# ABOUT THIS EXERCISE
Your answer should be every line below that includes the word "example".

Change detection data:
····················
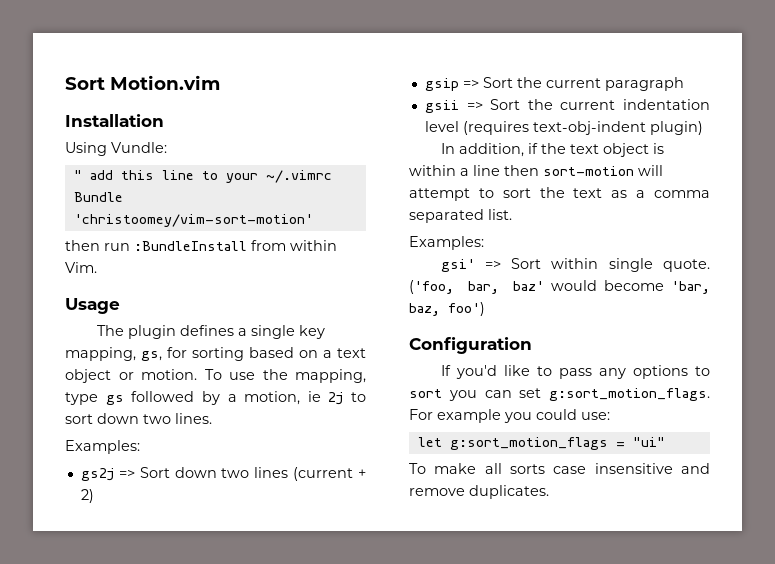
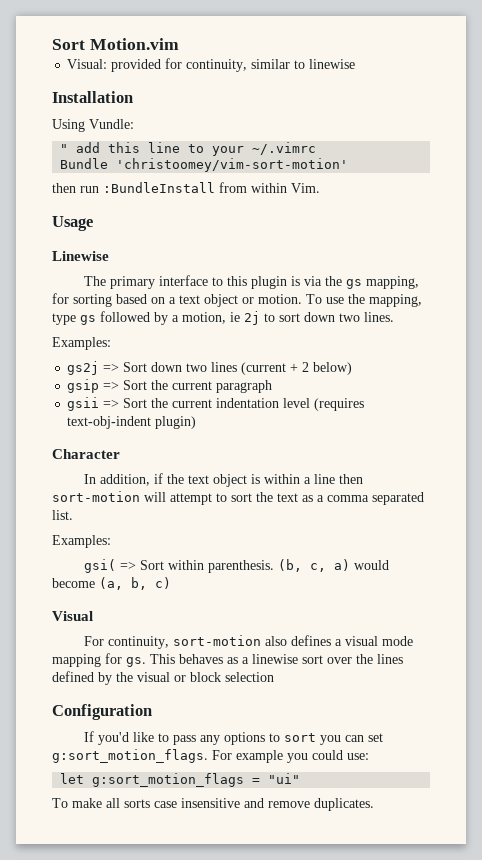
(220, 82) none -> [67,58,356,72] // Visual: provided for continuity, similar to linewise
(120, 306) none -> [52,251,109,261] // Linewise
[127,325,325,339] [65,347,162,361] plugin defines a single key mapping, gs, -> [110,275,420,289] primary interface to this plugin is via the gs mapping,
[80,489,94,503] 2) -> [302,362,353,375] 2 below)
(703, 128) none -> [52,449,120,459] // Character
[440,259,475,272] gsi' -> [84,559,117,573] gsi(
[608,258,710,272] [409,280,710,294] [409,302,485,316] single quote. ('foo, bar, baz' would become 'bar, baz, foo') -> [208,559,390,573] [52,577,171,590] [52,611,93,621] [84,635,414,649] [52,653,403,667] [52,671,274,685] parenthesis. (b, c, a) would become (a, b, c) // Visual // For continuity, sort-motion also defines a visual mode mapping for gs. This behaves as a linewise sort over the lines defined by the visual or block selection

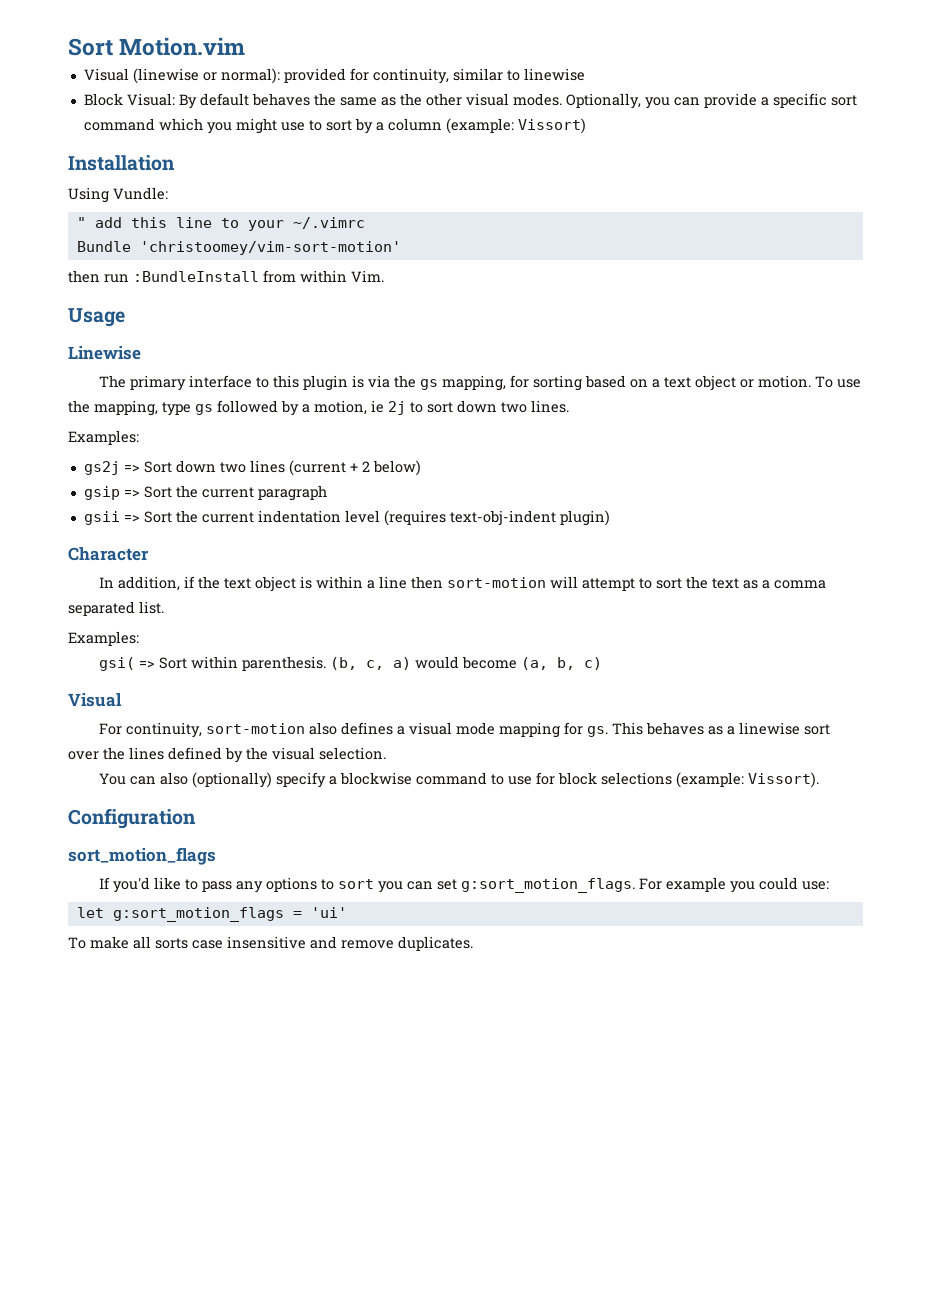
[67,59,108,69] Visual: -> [83,68,280,84] Visual (linewise or normal):
(356, 64) none -> [83,93,857,109] [83,118,586,134] // Block Visual: By default behaves the same as the other visual modes. Optionally, you can provide a specific sort command which you might use to sort by a column (example: Vissort)
[174,672,274,682] or block selection -> [319,747,386,760] [99,772,820,788] selection. // You can also (optionally) specify a blockwise command to use for block selections (example: Vissort).
(152, 712) none -> [68,847,216,865] // sort_motion_flags
[268,773,301,784] "ui" -> [310,907,347,918] 'ui'

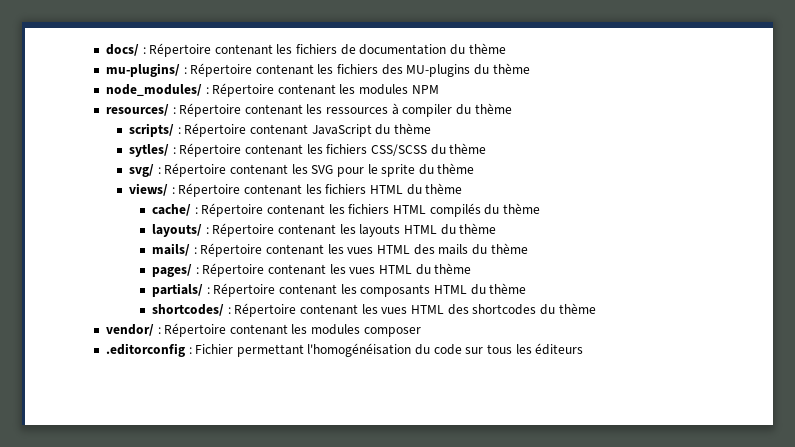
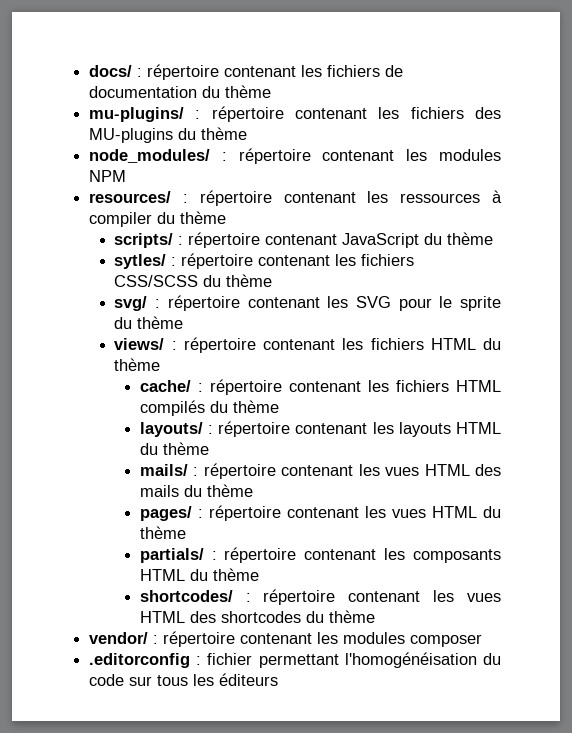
[149,43,212,57] Répertoire -> [147,64,220,80] répertoire
[190,63,253,77] Répertoire -> [211,106,284,122] répertoire
[212,83,275,97] Répertoire -> [238,148,311,164] répertoire
[179,103,242,117] Répertoire -> [199,190,272,206] répertoire
[184,123,247,137] Répertoire -> [188,232,261,248] répertoire
[179,143,242,157] Répertoire -> [181,253,254,269] répertoire
[164,163,227,177] Répertoire -> [167,295,240,311] répertoire
[178,183,241,197] Répertoire -> [183,337,256,353] répertoire
[201,203,264,217] Répertoire -> [209,379,282,395] répertoire
[212,223,275,237] Répertoire -> [218,421,291,437] répertoire
[200,243,263,257] Répertoire -> [203,463,276,479] répertoire
[202,263,265,277] Répertoire -> [208,505,281,521] répertoire
[213,283,276,297] Répertoire -> [224,547,297,563] répertoire
[234,303,297,317] Répertoire -> [263,589,336,605] répertoire
[164,323,227,337] Répertoire -> [163,631,236,647] répertoire
[195,344,234,354] Fichier -> [207,653,253,665] fichier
····················
# SOLVED EXERCISE
(356, 64) none -> [83,93,857,109] [83,118,586,134] // Block Visual: By default behaves the same as the other visual modes. Optionally, you can provide a specific sort command which you might use to sort by a column (example: Vissort)
[174,672,274,682] or block selection -> [319,747,386,760] [99,772,820,788] selection. // You can also (optionally) specify a blockwise command to use for block selections (example: Vissort).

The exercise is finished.